Per la commissione Antimafia il tema delle candidature e della qualità di queste ultime e cioè la questione degli ‘impresentabili’ non si esaurisce certamente con l’esibizione di certificati penali privi di evidenze giudiziarie. Occorre ripensare specialmente agli strumenti e alle informazioni di cui i partiti e i movimenti devono poter disporre, per poter conseguentemente assumere le responsabilità politiche delle scelte, ai fini di una trasparente ed efficace selezione del personale politico e in generale dell’accreditamento di chiunque si candidi a cariche rappresentative. A partire da misure ormai indifferibili come la legge di attuazione dell’articolo 49 della Costituzione sull’organizzazione dei partiti politici.

Allo stesso modo, per l’Antimafia, non può restare inascoltato l’appello lanciato – in occasione degli Stati generali organizzati dal ministero della Giustizia lo scorso 24 novembre 2017 a Milano – dal ministro dell’Interno, il quale ha chiesto “un patto solenne tra i partiti per respingere il voto mafioso, che tanto ha inquinato il voto locale, in particolare nel Meridione dove è stata esponenziale la crescita del numero e dell’importanza degli scioglimenti dei comuni per mafia”.
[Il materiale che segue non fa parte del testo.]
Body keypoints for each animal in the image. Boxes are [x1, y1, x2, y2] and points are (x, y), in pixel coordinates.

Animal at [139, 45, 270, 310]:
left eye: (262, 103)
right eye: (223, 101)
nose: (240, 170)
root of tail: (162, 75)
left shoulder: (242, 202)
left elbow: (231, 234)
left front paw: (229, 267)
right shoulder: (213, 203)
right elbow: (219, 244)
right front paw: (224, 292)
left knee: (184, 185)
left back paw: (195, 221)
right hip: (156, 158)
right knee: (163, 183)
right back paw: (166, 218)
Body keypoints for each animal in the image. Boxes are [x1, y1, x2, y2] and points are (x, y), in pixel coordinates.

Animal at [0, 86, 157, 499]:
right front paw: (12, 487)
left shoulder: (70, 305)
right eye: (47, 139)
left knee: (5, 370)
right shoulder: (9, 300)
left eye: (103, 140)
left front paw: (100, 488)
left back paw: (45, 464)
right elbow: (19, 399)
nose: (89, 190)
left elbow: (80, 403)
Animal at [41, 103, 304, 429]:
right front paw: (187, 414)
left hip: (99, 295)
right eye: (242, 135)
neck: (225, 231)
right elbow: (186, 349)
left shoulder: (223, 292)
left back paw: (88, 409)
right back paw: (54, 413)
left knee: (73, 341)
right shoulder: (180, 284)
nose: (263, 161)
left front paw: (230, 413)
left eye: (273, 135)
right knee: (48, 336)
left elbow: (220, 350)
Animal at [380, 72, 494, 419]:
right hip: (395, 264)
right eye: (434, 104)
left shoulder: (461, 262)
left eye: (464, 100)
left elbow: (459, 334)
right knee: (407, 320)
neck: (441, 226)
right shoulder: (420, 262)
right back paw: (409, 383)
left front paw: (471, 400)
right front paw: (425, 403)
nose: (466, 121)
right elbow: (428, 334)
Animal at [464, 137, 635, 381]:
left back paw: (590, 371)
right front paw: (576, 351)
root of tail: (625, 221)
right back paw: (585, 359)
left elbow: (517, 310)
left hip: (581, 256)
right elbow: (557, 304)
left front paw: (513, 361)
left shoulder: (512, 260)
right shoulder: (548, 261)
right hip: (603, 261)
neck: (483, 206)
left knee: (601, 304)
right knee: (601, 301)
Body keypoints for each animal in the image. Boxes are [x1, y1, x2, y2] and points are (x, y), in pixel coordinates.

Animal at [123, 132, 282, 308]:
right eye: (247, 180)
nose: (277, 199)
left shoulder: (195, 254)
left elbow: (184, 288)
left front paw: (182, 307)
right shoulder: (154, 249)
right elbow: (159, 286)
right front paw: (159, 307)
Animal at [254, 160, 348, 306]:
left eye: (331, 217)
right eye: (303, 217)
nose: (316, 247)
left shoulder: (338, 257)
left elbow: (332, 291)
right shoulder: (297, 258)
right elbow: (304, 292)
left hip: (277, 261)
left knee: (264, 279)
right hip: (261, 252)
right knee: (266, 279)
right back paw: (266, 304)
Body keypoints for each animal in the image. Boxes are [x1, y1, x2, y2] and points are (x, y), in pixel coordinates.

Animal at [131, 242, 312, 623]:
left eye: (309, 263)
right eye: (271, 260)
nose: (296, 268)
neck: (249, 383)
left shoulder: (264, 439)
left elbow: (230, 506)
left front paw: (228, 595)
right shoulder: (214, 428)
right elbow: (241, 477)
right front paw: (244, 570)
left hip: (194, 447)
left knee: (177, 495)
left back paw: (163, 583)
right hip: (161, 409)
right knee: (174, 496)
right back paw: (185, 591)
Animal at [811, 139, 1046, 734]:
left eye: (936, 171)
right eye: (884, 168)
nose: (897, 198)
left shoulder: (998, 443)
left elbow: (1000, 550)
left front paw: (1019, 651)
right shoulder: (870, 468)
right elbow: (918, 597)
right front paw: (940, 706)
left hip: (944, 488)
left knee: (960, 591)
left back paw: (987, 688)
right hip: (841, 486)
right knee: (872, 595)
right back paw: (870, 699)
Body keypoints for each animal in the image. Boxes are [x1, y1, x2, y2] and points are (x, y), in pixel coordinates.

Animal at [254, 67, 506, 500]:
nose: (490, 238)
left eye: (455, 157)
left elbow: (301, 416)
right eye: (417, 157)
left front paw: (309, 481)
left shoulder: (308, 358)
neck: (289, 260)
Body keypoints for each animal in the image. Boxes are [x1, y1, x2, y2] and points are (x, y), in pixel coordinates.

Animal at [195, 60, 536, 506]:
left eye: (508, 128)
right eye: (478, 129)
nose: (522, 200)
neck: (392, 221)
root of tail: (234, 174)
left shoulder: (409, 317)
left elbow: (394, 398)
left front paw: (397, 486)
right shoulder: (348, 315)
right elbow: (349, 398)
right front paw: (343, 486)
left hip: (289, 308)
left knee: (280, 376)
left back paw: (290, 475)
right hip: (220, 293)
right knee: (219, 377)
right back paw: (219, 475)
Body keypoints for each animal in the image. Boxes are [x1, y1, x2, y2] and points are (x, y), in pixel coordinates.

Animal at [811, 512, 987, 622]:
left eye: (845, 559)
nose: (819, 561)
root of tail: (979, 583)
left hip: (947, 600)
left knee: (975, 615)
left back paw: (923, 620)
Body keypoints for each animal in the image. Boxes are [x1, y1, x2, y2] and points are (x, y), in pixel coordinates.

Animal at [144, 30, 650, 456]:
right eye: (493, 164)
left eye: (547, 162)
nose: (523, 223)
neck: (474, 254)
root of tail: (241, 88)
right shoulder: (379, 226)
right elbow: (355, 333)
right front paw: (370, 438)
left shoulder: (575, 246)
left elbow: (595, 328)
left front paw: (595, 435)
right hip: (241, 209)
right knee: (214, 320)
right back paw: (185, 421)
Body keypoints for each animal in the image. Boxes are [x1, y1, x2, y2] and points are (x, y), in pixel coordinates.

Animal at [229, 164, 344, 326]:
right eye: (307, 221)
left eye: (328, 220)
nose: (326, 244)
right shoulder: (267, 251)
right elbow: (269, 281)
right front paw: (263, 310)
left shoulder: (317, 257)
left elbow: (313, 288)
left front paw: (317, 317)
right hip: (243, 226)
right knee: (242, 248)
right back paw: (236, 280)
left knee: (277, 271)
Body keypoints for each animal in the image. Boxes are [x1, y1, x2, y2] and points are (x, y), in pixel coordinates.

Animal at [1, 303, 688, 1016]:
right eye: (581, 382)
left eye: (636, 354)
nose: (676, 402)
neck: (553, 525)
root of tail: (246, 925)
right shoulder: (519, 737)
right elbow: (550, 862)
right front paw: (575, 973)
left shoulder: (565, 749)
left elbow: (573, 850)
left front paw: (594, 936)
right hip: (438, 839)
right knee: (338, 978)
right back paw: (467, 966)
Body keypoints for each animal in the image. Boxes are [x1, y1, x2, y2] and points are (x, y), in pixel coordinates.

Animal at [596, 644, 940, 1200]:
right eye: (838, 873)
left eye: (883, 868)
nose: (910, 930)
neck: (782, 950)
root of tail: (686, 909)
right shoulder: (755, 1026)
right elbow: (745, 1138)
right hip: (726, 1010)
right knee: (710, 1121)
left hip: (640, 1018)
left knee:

Serve maggiore flessibilità. La riflessione sull’aggiornamento del fondamentale istituto previsto dall’articolo 143 del Tuel sullo scioglimento dei comuni per infiltrazione e condizionamento di tipo mafioso dovrà necessariamente contemplare una “terza via” tra scioglimento e conclusione del procedimento ispettivo, in modo da ampliarne in modo flessibile le condizioni d’uso, sia nella fase che precede sia in quella che segue la decisione sulla permanenza della compagine politica; inoltre, maggiore incisività va trovata anche sulla componente amministrativa, molto spesso di fatto inamovibile.

Il rischio liste civiche. “La situazione di progressivo deterioramento delle condizioni di legalità in seno a molti enti locali – prevalentemente ma non esclusivamente meridionali, si precisa nella relazione conclusiva approvata all’unanimità dalla Commissione Antimafia – è andata di pari passo con l’avanzare dei sintomi di una poco strategica ‘ritiratà dei partiti nazionali da molte zone del Paese, e con la conseguente proliferazione delle liste civiche come unica proposta politica in occasione delle elezioni amministrative. Queste ultime, sciolte da una matrice o da apparentamenti politici chiari, sono risultate frequentemente una sorta di bad company che rischiano di essere stratagemmi per dialogare, o per così dire “civettare”, ora con i partiti tradizionali, di cui riciclano fuoriusciti o esponenti minori, ora con altri ambigui referenti locali, spesso prossimi a soggetti criminali, soprattutto nei piccoli comuni delle regioni di tradizionale insediamento.